Lead Review
- Book: Borderlands
- Location: Northumberland
- Author: L J Ross
This is no.14 in the hugely successful DCI Ryan mystery series written by international best-selling author L J Ross, and the book can certainly be read as a standalone.
The novel opens with a scene set in Helmand Province. A soldier is severely burnt and sees his local friend, Naseem, die a terrible death. He returns to England severely traumatised and finds little understanding of his plight and struggles to cope and survive.
Out in The Northumberland National Park it is night time and a group of soldiers is practising shooting with live rounds when a woman runs across the terrain. She is running for her life. She is shot and killed, her face horribly mutilated.
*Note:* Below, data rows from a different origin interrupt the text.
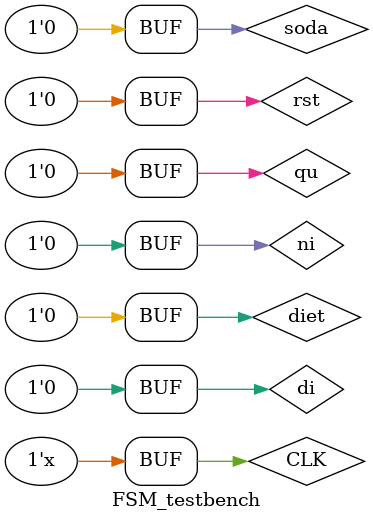
<source format=v>
`timescale 1ns / 1ps


module FSM_testbench;

	// Inputs
	reg ni;
	reg di;
	reg qu;
	reg CLK;
	reg soda;
	reg diet;
	reg rst;

	// Bidirs
	wire giveSoda;
	wire giveDiet;
	wire change;

	// Instantiate the Unit Under Test (UUT)
	FSM uut (
		.ni(ni), 
		.di(di), 
		.qu(qu),
		.rst(rst),
		.giveSoda(giveSoda), 
		.giveDiet(giveDiet), 
		.change(change), 
		.CLK(CLK),
		.soda(soda),
		.diet(diet)
	);
	// Clock generator.
	always begin
		CLK = ~CLK;
		#10;
	end
	
	initial begin
		// Initialize Inputs
		ni = 0;
		di = 0;
		qu = 0;
		CLK = 0;
		soda = 0;
		diet = 0;
		rst = 0;

		// Wait 100 ns for global reset to finish
		#100;
		//qu = 1;
		//#10;
		//qu = 0;
		/*di = 1;
		#10;
		di = 0;
		#10;
		di = 1;
		#10;
		di = 0;
		#10
		di = 1;
		#10;
		di = 0;
		#10;*/
		//di = 1;
		//#10;
		//di = 0;
		#1;
		ni = 1;
		#20;
		ni = 0;
		#20;
		ni = 1;
		#20;
		ni = 0;
		#20;
		ni = 1;
		#20;
		ni = 0;
		#20;
		ni = 1;
		#20;
		ni = 0;
		#20;
		ni = 1;
		#20;
		ni = 0;
		#20;
		di = 1;
		#20;
		di = 0;
		#20;
		/*//#20;
		//qu = 1;
		//#10;
		//qu = 0;*/
		soda = 1;
		#20;
		soda = 0;
		#20;
		
        
		// Add stimulus here

	end
      
endmodule


</source>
She has no identification on her.
In Newcastle a racist group is targeting religious centres, mosques, synagogues and individuals, leaving behind a very striking symbol.
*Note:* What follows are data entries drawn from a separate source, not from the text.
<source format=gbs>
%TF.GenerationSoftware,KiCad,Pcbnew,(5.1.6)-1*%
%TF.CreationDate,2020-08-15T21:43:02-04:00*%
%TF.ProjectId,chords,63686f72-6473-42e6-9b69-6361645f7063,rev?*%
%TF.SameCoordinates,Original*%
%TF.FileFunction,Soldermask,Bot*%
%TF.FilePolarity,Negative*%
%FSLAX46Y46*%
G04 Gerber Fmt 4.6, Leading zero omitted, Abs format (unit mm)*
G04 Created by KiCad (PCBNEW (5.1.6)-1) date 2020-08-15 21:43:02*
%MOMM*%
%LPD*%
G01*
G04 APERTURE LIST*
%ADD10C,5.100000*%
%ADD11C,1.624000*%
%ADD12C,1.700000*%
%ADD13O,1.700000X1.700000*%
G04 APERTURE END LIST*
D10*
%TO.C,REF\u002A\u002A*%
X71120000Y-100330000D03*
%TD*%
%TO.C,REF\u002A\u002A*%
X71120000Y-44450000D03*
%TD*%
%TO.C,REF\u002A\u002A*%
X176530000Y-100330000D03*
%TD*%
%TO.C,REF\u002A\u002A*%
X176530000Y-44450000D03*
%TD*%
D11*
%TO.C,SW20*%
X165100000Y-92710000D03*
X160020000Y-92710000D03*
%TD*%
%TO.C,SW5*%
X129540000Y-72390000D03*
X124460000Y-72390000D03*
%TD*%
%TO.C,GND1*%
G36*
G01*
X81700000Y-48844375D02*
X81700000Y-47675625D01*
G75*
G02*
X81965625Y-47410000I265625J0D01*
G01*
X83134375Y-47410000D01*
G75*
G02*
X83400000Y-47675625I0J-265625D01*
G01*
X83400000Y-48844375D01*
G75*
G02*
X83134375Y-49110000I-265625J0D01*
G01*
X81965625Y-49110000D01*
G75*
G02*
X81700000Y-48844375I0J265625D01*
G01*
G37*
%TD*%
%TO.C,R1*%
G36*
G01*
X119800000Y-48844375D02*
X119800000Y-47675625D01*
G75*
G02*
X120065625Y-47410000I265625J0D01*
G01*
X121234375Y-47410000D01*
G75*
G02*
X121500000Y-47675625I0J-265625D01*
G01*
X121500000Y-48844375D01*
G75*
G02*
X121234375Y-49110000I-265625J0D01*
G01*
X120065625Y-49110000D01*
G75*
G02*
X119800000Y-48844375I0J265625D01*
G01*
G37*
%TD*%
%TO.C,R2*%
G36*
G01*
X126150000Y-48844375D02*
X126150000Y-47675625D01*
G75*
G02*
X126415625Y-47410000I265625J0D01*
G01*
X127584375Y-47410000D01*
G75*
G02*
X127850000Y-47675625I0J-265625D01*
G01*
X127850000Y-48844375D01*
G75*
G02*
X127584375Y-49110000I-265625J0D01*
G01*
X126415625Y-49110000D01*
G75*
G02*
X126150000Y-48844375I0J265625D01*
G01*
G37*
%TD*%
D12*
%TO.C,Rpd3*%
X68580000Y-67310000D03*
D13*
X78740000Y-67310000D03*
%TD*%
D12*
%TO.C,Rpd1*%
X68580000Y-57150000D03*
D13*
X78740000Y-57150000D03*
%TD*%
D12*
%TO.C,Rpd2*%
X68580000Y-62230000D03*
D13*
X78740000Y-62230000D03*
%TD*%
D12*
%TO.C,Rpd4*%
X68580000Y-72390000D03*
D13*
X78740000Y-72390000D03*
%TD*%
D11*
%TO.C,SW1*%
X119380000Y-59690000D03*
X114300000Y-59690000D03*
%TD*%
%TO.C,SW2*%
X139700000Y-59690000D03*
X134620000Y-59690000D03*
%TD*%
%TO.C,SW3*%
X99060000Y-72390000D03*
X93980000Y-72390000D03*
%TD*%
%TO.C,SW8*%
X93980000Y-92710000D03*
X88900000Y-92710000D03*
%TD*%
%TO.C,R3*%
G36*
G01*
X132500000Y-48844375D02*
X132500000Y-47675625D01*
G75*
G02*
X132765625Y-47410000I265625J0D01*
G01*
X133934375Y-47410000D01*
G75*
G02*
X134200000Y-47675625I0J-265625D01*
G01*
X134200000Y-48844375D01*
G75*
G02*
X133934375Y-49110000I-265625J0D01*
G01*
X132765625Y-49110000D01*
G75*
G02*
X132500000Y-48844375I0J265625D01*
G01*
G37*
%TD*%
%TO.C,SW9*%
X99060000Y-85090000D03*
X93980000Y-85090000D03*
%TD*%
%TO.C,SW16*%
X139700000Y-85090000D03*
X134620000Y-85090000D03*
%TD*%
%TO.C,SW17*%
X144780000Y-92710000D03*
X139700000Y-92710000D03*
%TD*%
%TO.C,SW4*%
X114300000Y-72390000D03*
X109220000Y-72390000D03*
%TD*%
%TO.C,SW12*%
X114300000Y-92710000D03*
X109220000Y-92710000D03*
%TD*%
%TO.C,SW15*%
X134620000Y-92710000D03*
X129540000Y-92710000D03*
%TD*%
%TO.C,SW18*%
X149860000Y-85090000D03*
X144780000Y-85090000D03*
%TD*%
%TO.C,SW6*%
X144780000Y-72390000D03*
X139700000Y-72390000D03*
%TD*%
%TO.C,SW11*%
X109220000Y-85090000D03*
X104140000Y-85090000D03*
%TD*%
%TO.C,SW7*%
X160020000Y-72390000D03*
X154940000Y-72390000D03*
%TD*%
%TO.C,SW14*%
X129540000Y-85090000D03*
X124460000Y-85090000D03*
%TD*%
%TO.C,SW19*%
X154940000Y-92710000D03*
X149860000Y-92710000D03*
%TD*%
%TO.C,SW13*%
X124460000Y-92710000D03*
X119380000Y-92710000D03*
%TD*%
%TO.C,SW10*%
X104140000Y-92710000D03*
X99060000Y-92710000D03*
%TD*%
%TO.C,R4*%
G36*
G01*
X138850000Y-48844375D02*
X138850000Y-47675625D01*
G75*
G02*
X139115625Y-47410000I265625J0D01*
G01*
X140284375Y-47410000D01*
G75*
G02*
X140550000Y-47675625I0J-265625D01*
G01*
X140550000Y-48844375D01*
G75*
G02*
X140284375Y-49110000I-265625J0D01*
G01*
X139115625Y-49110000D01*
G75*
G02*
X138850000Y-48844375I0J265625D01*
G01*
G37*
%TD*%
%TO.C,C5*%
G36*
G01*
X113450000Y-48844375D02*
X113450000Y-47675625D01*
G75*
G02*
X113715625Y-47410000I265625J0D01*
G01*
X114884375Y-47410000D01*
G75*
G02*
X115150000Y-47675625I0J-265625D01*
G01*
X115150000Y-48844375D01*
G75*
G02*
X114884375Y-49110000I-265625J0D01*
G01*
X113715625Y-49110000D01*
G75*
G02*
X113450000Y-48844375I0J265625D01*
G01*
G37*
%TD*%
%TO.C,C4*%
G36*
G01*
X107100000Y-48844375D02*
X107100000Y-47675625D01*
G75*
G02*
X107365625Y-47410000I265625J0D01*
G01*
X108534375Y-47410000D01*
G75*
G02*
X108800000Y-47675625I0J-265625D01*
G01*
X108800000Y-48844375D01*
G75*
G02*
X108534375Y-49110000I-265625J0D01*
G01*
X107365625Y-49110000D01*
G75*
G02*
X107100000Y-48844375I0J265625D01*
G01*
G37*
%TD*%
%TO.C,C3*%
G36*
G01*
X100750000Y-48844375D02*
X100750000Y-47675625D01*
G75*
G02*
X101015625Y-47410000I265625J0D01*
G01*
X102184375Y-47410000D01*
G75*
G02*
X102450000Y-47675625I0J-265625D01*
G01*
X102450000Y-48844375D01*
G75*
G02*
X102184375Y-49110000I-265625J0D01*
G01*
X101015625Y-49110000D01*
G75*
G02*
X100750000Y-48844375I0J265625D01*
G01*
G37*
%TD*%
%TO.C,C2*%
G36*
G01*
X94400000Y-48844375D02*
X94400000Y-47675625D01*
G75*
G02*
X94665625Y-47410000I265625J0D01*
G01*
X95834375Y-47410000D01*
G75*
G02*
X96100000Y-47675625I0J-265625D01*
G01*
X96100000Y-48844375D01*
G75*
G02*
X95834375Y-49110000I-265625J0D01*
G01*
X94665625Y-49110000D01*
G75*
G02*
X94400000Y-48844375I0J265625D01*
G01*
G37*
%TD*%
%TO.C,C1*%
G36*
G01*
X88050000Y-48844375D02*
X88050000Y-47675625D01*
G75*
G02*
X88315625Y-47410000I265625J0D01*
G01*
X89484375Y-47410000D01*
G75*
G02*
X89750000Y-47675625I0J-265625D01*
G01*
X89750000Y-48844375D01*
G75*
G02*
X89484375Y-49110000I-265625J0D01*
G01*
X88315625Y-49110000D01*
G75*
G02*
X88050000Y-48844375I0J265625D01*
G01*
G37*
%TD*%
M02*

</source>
DCI Ryan and his team have to race against time, tracking down a perpetrator who seems to be a serial killer on the loose. As always, there is a real sense of camaraderie and humour in the investigative team, with some personal backstories to add a sense of humanity. In an author’s note at the end of the novel, the author writes that Borderlands is a book about the human condition; it’s about relationships between people, and how one small act of kindness can defuse a potentially volatile situation… and she goes on to say that it’s a very restless world we live in, at the moment, and she wanted to remember all the good that people are trying to do, every day, in their own little ways.
Location is beautifully brought to life. The central setting is around Otterburn, with Wooler and Border locations like St Boswells featuring too. I learned about the early Bronze Age Stone Circle at Duddo and although I live in Northumberland, I had never heard of it (oops!) – but this is what TripFiction is about, learning about places through terrific fiction. Job done! Enjoy!